Die Maserung des Holzes lenkt die Blickrichtung, das Spiel des natürlich einfallenden Tageslichtes setzt den in nur einem Material inszenierten „Nicht-Raum“ gekonnt und dramatisch in Szene.

 

(Wie) Kann Architektur Landschaft und Leute positiv prägen?

 Wenn das Gebäude mit gezielten Öffnungen auf Bewegungsabläufe, Raumsequenzen und Blickbezüge auf die umliegende Bergwelt, Natur und Landschaft reagiert, dann kann Architektur Landschaft und Leute positiv prägen. Außerdem sollten sämtliche Baumaterialien unbehandelt eingebaut werden, um mit ihrer materialeigenen Direktheit auf die Benutzer wirken zu können. Die sinnliche Qualität von regionalen Baumaterialien muss in meinen Augen durch messbare Kriterien wie eine schadstofffreie Raumluft und eine ausgezeichnete Ökobilanz ergänzt und verbessert werden.

Lässt sich der Bregenzerwald-Stil auch exportieren?

Selbstverständlich – wir realisieren Holzbauarchitektur auch im Ausland – Beispiele sind das Haus R. oder das Projekt Betreutes Wohnen in Kellmünz.

 


Symmetrie ist alles: Am Ortsende von Mellau wurde, direkt am Hangfuß, ein altes, baufälliges Haus abgebrochen und durch einen modernen Neubau mit Walmdach und naturbelassener Fichtenfassade ersetzt. Auch hier ist wieder auffällig, wie die schlichten Formen und Oberflächen von Hallers Bauwerken in ihrer Komposition und Lichtstimmung zum Leben erwachen.

 

(Wie) Hat sich die Architektenwelt im Laufe Ihrer Tätigkeit gewandelt?
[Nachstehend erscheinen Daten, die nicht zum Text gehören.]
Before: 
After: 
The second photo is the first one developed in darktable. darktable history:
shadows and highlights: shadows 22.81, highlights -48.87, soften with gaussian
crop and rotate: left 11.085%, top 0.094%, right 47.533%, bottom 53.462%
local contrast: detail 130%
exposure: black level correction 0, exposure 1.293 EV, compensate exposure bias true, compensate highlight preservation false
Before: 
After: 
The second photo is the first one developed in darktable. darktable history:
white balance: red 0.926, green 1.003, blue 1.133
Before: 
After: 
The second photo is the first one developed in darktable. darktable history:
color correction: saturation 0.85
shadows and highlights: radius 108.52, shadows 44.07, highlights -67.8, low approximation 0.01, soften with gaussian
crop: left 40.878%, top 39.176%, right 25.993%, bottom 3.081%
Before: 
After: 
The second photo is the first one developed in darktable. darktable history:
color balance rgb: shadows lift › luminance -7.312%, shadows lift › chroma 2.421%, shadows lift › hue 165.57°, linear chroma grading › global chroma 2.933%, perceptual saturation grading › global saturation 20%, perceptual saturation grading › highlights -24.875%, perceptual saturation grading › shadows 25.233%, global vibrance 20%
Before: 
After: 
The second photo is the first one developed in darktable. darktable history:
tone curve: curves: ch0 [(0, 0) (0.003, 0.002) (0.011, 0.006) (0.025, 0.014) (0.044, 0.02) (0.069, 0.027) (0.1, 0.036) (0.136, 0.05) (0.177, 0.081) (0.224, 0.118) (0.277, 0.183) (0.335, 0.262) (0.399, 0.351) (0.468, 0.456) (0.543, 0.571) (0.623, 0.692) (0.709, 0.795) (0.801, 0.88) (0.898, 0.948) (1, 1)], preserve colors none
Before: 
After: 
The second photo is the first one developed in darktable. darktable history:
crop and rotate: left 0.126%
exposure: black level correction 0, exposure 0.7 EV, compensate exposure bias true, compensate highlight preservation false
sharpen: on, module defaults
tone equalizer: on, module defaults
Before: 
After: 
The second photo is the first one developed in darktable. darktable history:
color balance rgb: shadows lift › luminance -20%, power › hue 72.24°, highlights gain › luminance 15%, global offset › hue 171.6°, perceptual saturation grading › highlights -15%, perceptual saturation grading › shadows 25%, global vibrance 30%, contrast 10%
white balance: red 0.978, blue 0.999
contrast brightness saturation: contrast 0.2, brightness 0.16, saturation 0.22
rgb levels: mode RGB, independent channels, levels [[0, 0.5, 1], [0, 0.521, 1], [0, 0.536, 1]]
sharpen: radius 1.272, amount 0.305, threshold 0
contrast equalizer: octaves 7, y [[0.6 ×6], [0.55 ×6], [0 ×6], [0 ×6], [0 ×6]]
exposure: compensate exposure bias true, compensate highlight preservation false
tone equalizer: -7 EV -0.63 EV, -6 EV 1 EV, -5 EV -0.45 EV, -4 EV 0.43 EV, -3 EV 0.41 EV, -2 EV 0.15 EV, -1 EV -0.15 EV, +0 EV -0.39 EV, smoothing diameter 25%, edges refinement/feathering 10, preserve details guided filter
Natürlich versuchen wir alle, immer perfektere Arbeit zu leisten und optimierte Gebäude zu bauen. Neue Techniken und Möglichkeiten helfen uns bei der Umsetzung unserer Ideen.

Sie gehen mit Projekten wie der Cabin gerne auch unkonventionelle Wege – was macht den Reiz aus?

Unkomplizierte, technisch einfache und vor allem klare Bauformen sind immer eine gewisse Herausforderung. Eine kostengünstige und doch qualitative Lösung zu finden – das macht den Reiz aus.

Ein Wunsch für die Zukunft in Bezug auf unsere gebaute Umwelt?

 Zurück zum Einfachen, sich auf das Minimale reduzieren – auf das, was man wirklich zum Leben braucht. Mir liegt aber auch das generationenübergreifende Bauen am Herzen, dass wir unseren traditionellen Bestand sinnvoll nutzen und mit innovativen Ansätzen ergänzen können.

www.juergenhaller.at

 


Haus Rothenbach: Wie bei einem traditionellen Bregenzerwälderhaus ist auch hier das Gebäude in ein Vorderhaus mit Wohnteil und ein Hinterhaus mit Wirtschaftstrakt gegliedert. Im Hinterhaus wurden statt Stall und Heulager eine Arztpraxis und ein Therapieraum untergebracht.